Northside artist Linda Wallen is offering one final class on Mosaic Sculpture this Saturday, July 13 at Museum Lab.

Story and photo by Amanda Andrews 

The Museum Lab just opened at the end of April, but events for children are already in full swing. The third 10+ Workshop: Mosaic Sculpture with Linda Wallen was hosted at the Museum Lab on June 29. Four children were in attendance to learn the basics of mosaics and to make their own creations. 

Mosaics are made by arranging small pieces of hard materials such as stone, tile or glass, to form a larger image or pattern. Styrofoam, hot wire, and adhesive were the tools provided to the participants to shape their sculptures. Wallen first demonstrated the technique using a giant styrofoam block. She drew red lines on it as guidelines for cutting. The children delighted in carving out chunks in the foam under the careful supervision of adults. 

Once they had a chance to try out the craft themselves, the children chose smaller foam sculptures to add stones and pieces onto. 

Wallen used a creative analogy to explain how to apply the adhesive to the foam:

“It’s like putting icing on a cupcake,” she said. 

10+ Workshops are meant exclusively for children to adolescents, and Wallen has found there is a distinct difference between working with children and working with adults. 

“Kids ask fewer questions. They’re a little more open to experimenting.

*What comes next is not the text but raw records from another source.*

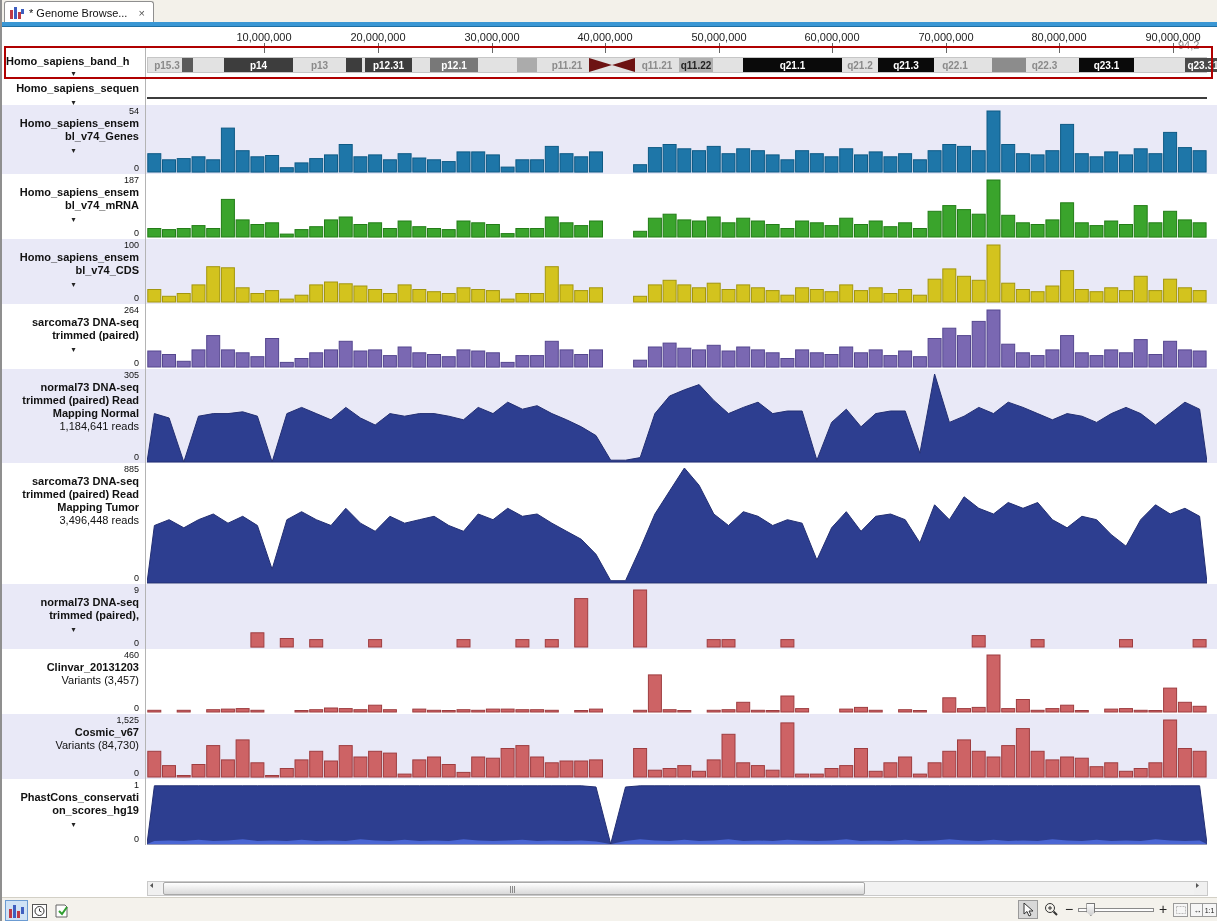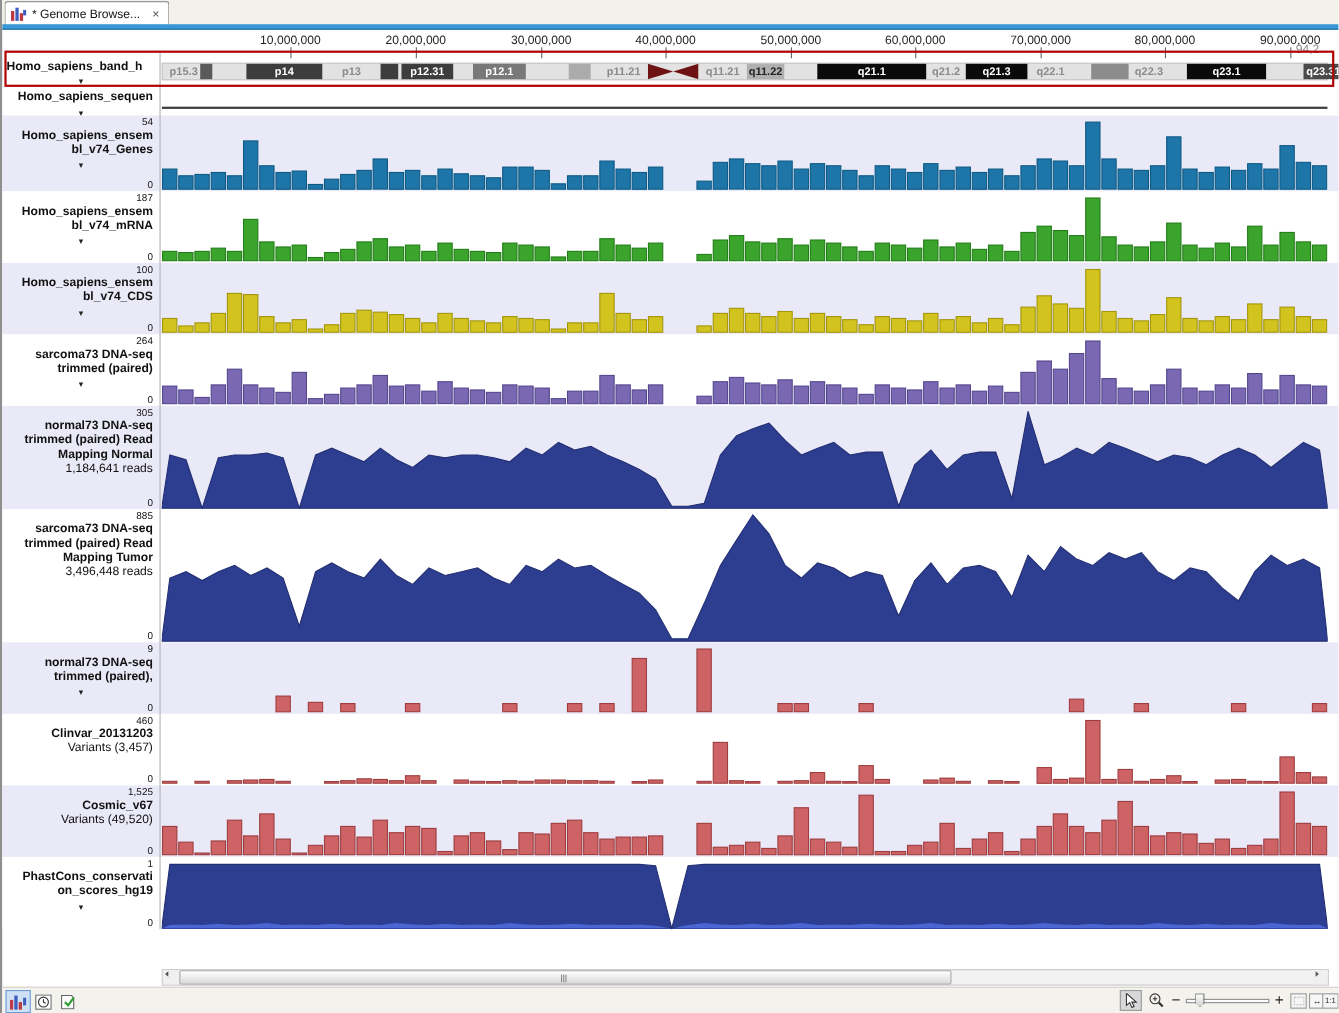"q23.1" div.band { width: 72px -> 55px }
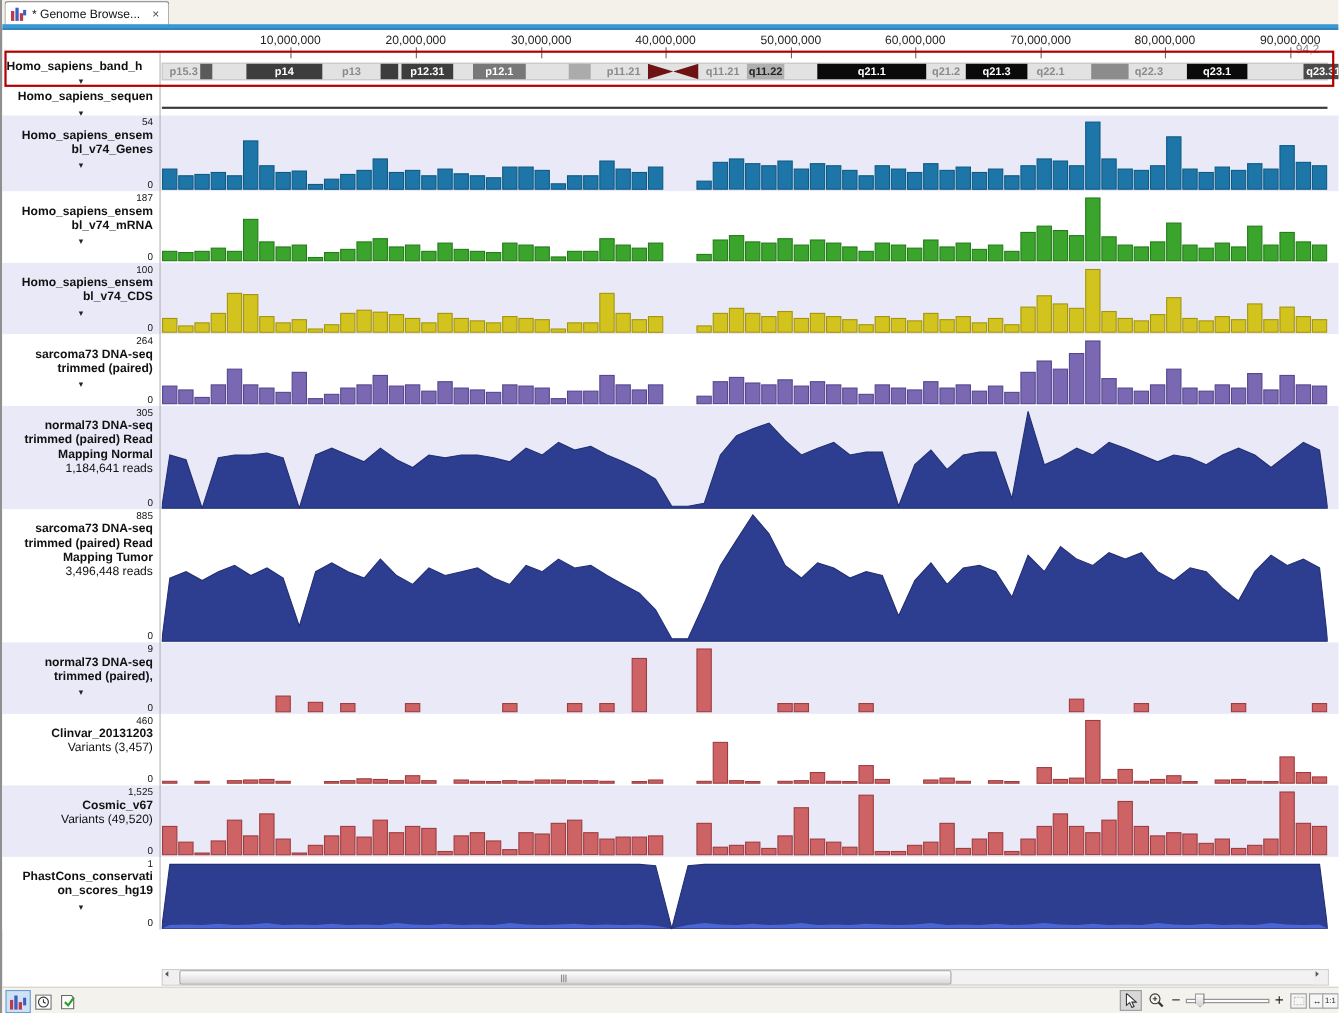"Variants (49,520)" div.t-sub { text: 49,520 -> 84,730 }
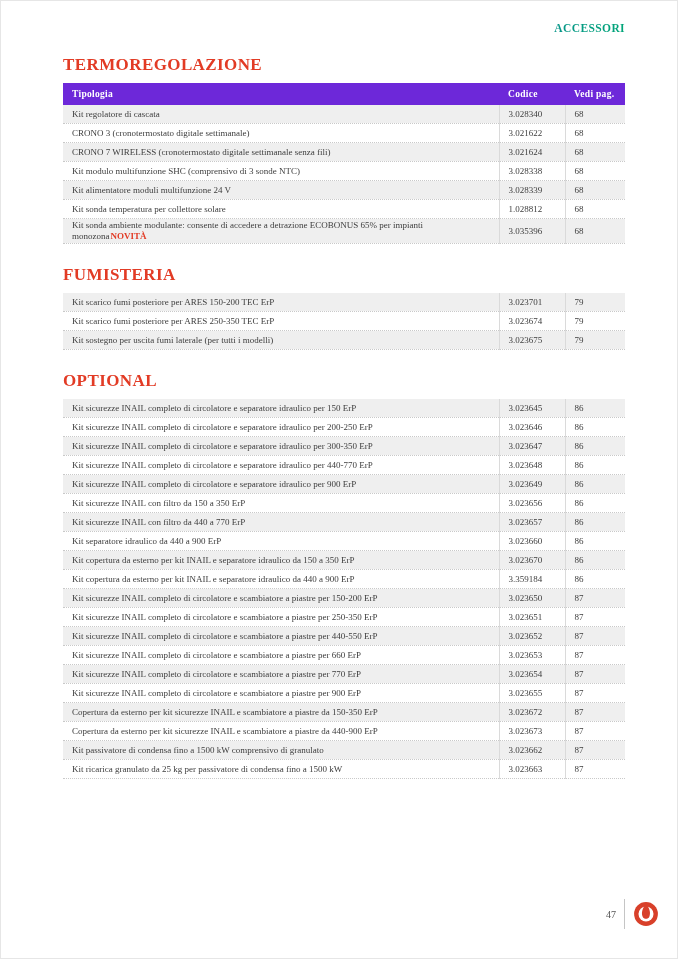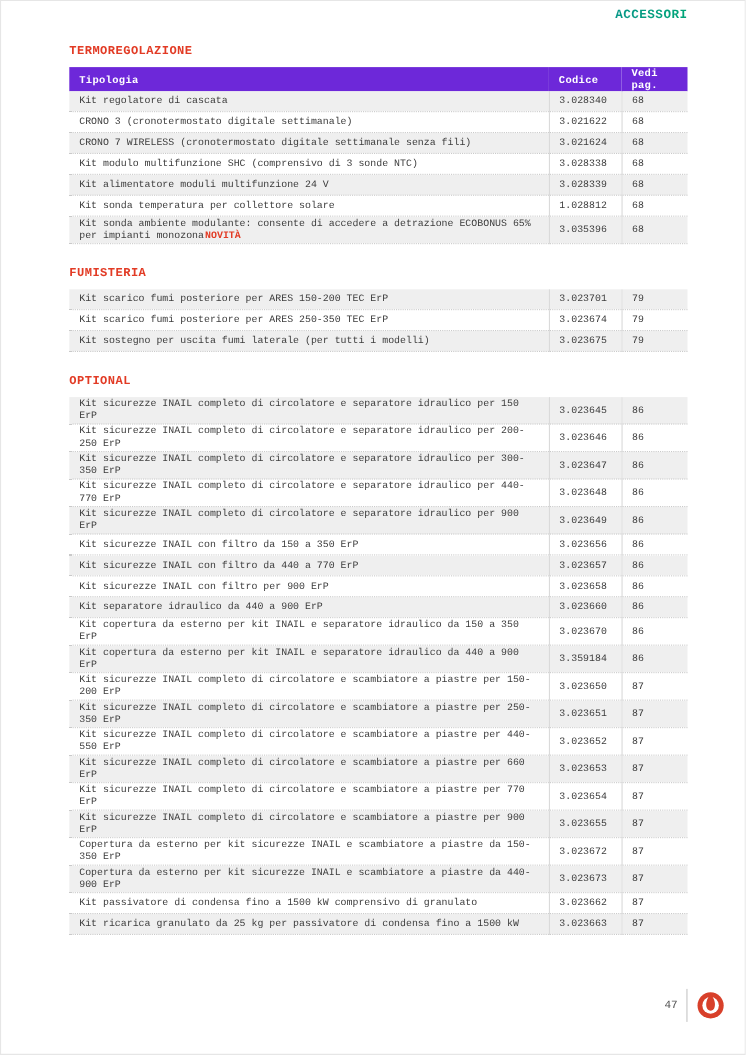"ACCESSORI" .page { font-family: Liberation Mono, monospace -> Liberation Serif, serif; padding: 8px 53px 0 63px -> 22px 53px 0 63px }
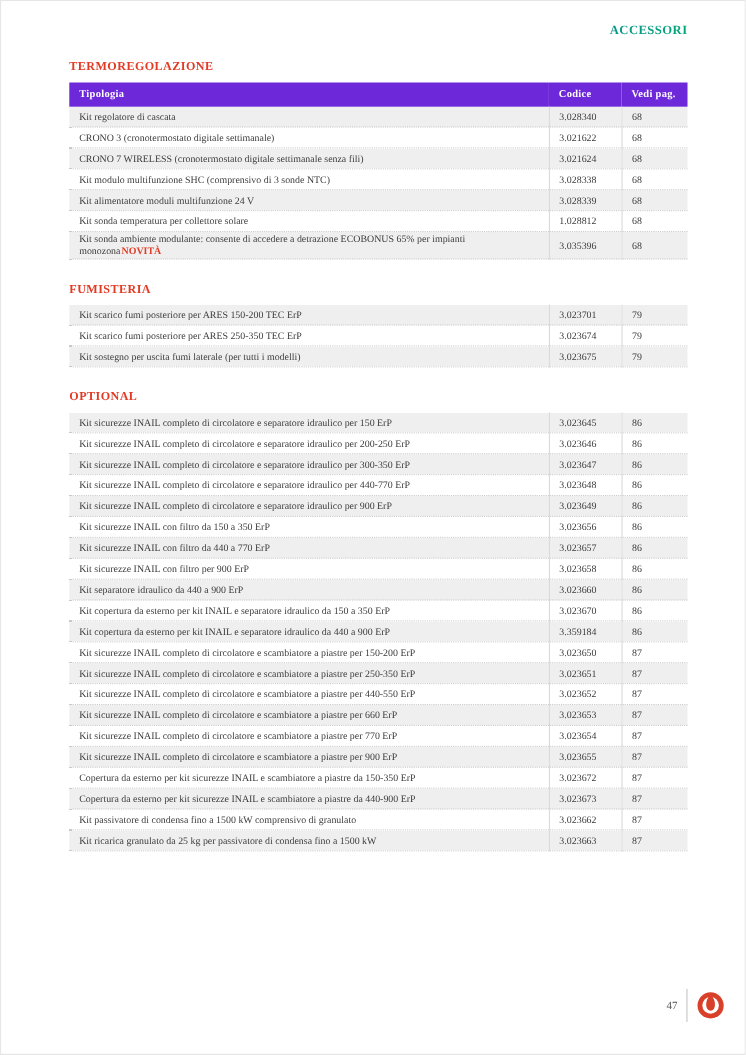"TERMOREGOLAZIONE" .section-title { font-size: 11px -> 17px }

They don’t have to tell me their stories to explain their level of expertise,” she said.  

This difference, Wallen remarked, speaks of an insecurity that seems to develop between childhood and adulthood: a need to prove credibility. 

The Children’s Museum of Pittsburgh reached out to Wallen two years ago about this project, but it wasn’t until the spring that they were able to organize the event. 

Wallen learned how to build mosaics while building theater props in France in the 1990s. Still, she said that this activity was a “real stretch” for her both figuratively and literally. Wallen had never worked on a sculpture taller than her before this project. Through her knowledge of mosaics, Wallen taught and instructed the children participating in the workshops to collectively contribute to the giant styrofoam mosaic block. 

“I wanted to give them the experience of touching and cutting,” Wallen said. “[I wanted them] to get a feeling for the basics of mosaics.” 

The Museum Lab is attempting to curate children’s creations to add to their collaborative mosaic project.

“Ultimately, I hope it will be [a community effort],” said Wallen.